## Directions for this task
Throughout the listing below, show every line in which "wire" occurs.

START Data for analysis

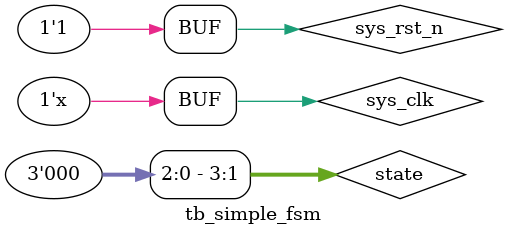
<source format=v>
`timescale 1ns/1ns
module tb_simple_fsm();

reg	sys_clk;
reg	sys_rst_n;
reg	pi_money;

wire	po_cola;

initial
	begin
		sys_clk = 1'b1;
		sys_rst_n <= 1'b0;
		#20
		sys_rst_n <= 1'b1;
	end

always #10 sys_clk = ~sys_clk;

always @(posedge sys_clk or negedge sys_rst_n)
		if(~sys_rst_n)
			pi_money <= 1'b0;
		else
			pi_money <= {$random} % 2;

//将RTL模块中的内部信号引入到Testbench模块中进行观察
wire	[3:0]	state = simple_fsm_inst.state;


simple_fsm simple_fsm_inst
(
	.sys_clk(sys_clk),
	.sys_rst_n(sys_rst_n),
	.pi_money(pi_money),

	.po_cola(po_cola)
);

endmodule


</source>
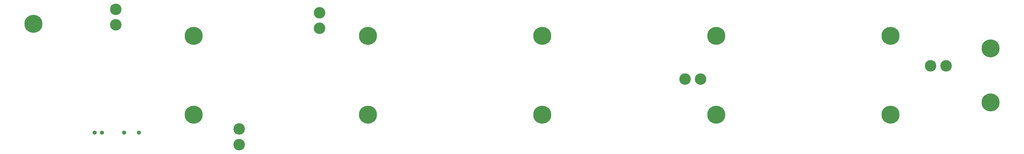
<source format=gbs>
%FSTAX23Y23*%
%MOIN*%
%SFA1B1*%

%IPPOS*%
%ADD93C,0.055118*%
%ADD94C,0.155905*%
%ADD95C,0.244094*%
%LNslave-1*%
%LPD*%
G54D93*
X05525Y0423D03*
X05325D03*
X05025D03*
X04925D03*
G54D94*
X13141Y04956D03*
X12931D03*
X06883Y04068D03*
Y04279D03*
X16262Y05137D03*
X16472D03*
X05212Y05903D03*
Y05693D03*
X07974Y05646D03*
Y05856D03*
G54D95*
X13356Y04472D03*
X15718D03*
X17076Y05375D03*
X15718Y05543D03*
X13356D03*
X10994D03*
X08631D03*
X06269D03*
X04094Y05708D03*
X06269Y04472D03*
X08631D03*
X10994D03*
X17076Y04639D03*
M02*
</source>
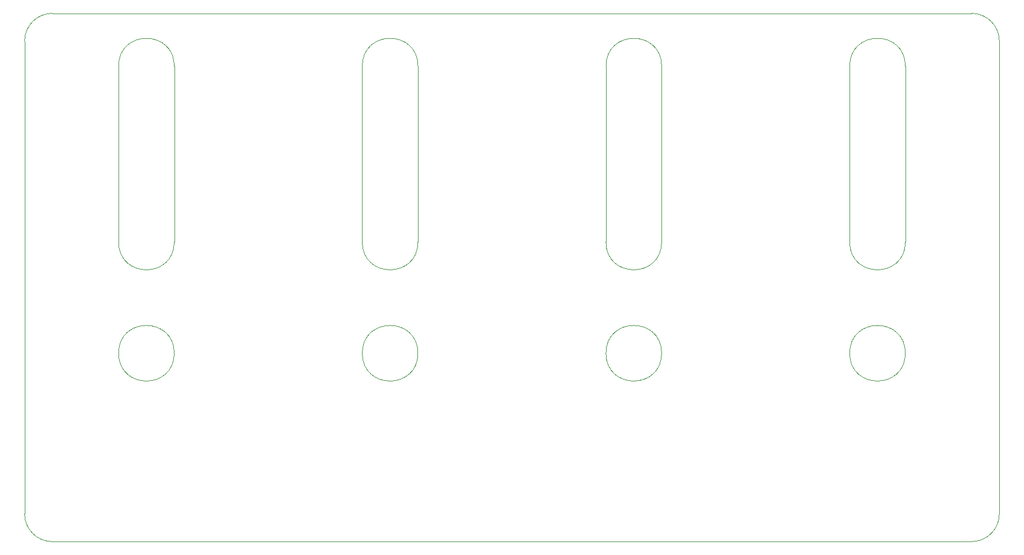
<source format=gm1>
G04 #@! TF.GenerationSoftware,KiCad,Pcbnew,(5.1.5)-3*
G04 #@! TF.CreationDate,2020-12-19T11:39:56-05:00*
G04 #@! TF.ProjectId,Deej_Controller,4465656a-5f43-46f6-9e74-726f6c6c6572,rev?*
G04 #@! TF.SameCoordinates,Original*
G04 #@! TF.FileFunction,Profile,NP*
%FSLAX46Y46*%
G04 Gerber Fmt 4.6, Leading zero omitted, Abs format (unit mm)*
G04 Created by KiCad (PCBNEW (5.1.5)-3) date 2020-12-19 11:39:56*
%MOMM*%
%LPD*%
G04 APERTURE LIST*
%ADD10C,0.050000*%
G04 APERTURE END LIST*
D10*
X201000000Y-56700000D02*
G75*
G02X209000000Y-56700000I4000000J0D01*
G01*
X209000000Y-56700000D02*
X209000000Y-82000000D01*
X209000000Y-82000000D02*
G75*
G02X201000000Y-82000000I-4000000J0D01*
G01*
X166000000Y-56700000D02*
G75*
G02X174000000Y-56700000I4000000J0D01*
G01*
X174000000Y-82000000D02*
G75*
G02X166000000Y-82000000I-4000000J0D01*
G01*
X174000000Y-56700000D02*
X174000000Y-82000000D01*
X131000000Y-56700000D02*
G75*
G02X139000000Y-56700000I4000000J0D01*
G01*
X139000000Y-56700000D02*
X139000000Y-82000000D01*
X139000000Y-82000000D02*
G75*
G02X131000000Y-82000000I-4000000J0D01*
G01*
X201000000Y-56700000D02*
X201000000Y-82000000D01*
X166000000Y-56700000D02*
X166000000Y-82000000D01*
X131000000Y-56700000D02*
X131000000Y-82000000D01*
X104000000Y-82000000D02*
G75*
G02X96000000Y-82000000I-4000000J0D01*
G01*
X96000000Y-56700000D02*
G75*
G02X104000000Y-56700000I4000000J0D01*
G01*
X104000000Y-56700000D02*
X104000000Y-82000000D01*
X96000000Y-56700000D02*
X96000000Y-82000000D01*
X104000000Y-98000000D02*
G75*
G03X104000000Y-98000000I-4000000J0D01*
G01*
X139000000Y-98000000D02*
G75*
G03X139000000Y-98000000I-4000000J0D01*
G01*
X174000000Y-98000000D02*
G75*
G03X174000000Y-98000000I-4000000J0D01*
G01*
X209000000Y-98000000D02*
G75*
G03X209000000Y-98000000I-4000000J0D01*
G01*
X218500000Y-49100000D02*
G75*
G02X222500000Y-53100000I0J-4000000D01*
G01*
X222500000Y-121100000D02*
G75*
G02X218500000Y-125100000I-4000000J0D01*
G01*
X86500000Y-125100000D02*
G75*
G02X82500000Y-121100000I0J4000000D01*
G01*
X82500000Y-53100000D02*
G75*
G02X86500000Y-49100000I4000000J0D01*
G01*
X222500000Y-53100000D02*
X222500000Y-121100000D01*
X82500000Y-121100000D02*
X82500000Y-53100000D01*
X86500000Y-49100000D02*
X218500000Y-49100000D01*
X86500000Y-125100000D02*
X218500000Y-125100000D01*
M02*

</source>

END Data for analysis

## The completed task
wire	po_cola;
wire	[3:0]	state = simple_fsm_inst.state;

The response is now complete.